Anova Table

Definition and Classes of ANOVA Table

 

Anova Table

Anova Table

The ANOVA Table stands for Analysis of Variance which is used as a statistical technique or test in detecting the differences in population means, or whether or not the means of different groups are all equal when you have more than two populations.  It gets its name ANOVA not from what it does, but how it is done.  ANOVA uses variance samples to find out the differences between population means.  Sir Ronald Fisher introduced this term in 1918.  In 1921 his first application of the analysis of variance or ANOVA was published.  Then it became known when it was included in Fisher’s 1925 book Statistical Methods for Research Workers.  ANOVA is very helpful because they have an advantage over a two-sample t-test which when used increases your chances of committing an error.

 

The three classes of ANOVA Table models are: Fixed-effects models that assume that the data came from normal populations.  Random effects models assume that the data describes a hierarchy of different populations wherein their differences are limited by the hierarchy.
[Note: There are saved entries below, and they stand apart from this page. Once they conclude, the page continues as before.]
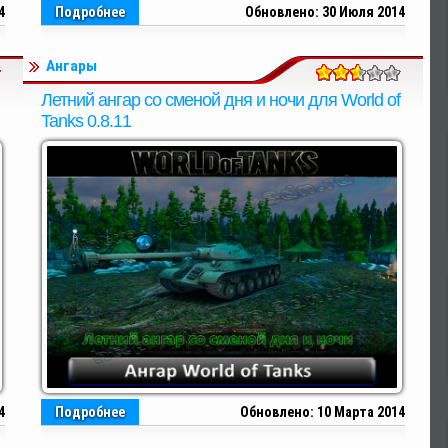
4
Подробнее
Обновлено: 30 Июля 2014
Ангары
Летний ангар со сменой дня и ночи для World of
Tanks 0.8.11
4
Подробнее
Обновлено: 10 Марта 2014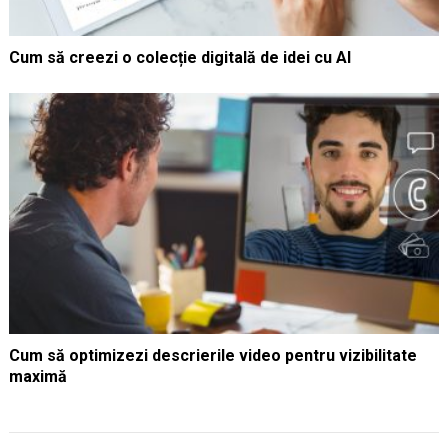
Cum să creezi o colecție digitală de idei cu AI
Cum să optimizezi descrierile video pentru vizibilitate
maximă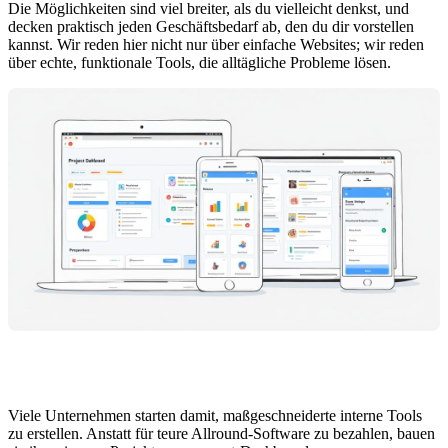
Die Möglichkeiten sind viel breiter, als du vielleicht denkst, und
decken praktisch jeden Geschäftsbedarf ab, den du dir vorstellen
kannst. Wir reden hier nicht nur über einfache Websites; wir reden
über echte, funktionale Tools, die alltägliche Probleme lösen.
Viele Unternehmen starten damit, maßgeschneiderte interne Tools
zu erstellen. Anstatt für teure Allround-Software zu bezahlen, bauen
This ANOVA table model is also used when the treatments are not fixed. And last is the mixed-effect model that describes the situation where both fixed and random effects are known.

 



One-way ANOVA Table is used to test for difference from among three groups since testing the differences for a two-group can be done using a t-test.  To make sure that the results of a one-way ANOVA can be considered reliable, assumptions like response variable must be normally distributed, independent samples, population variances are equal and group responses should be independent and identically distributed should be met.  For the two-way ANOVA Table, which is the extension to the one-way ANOVA, there are two independent variables.  To consider the results as reliable, samples must be independent, groups must have same sample size, population variance must be equal and the populations from which the samples were taken must be normally distributed.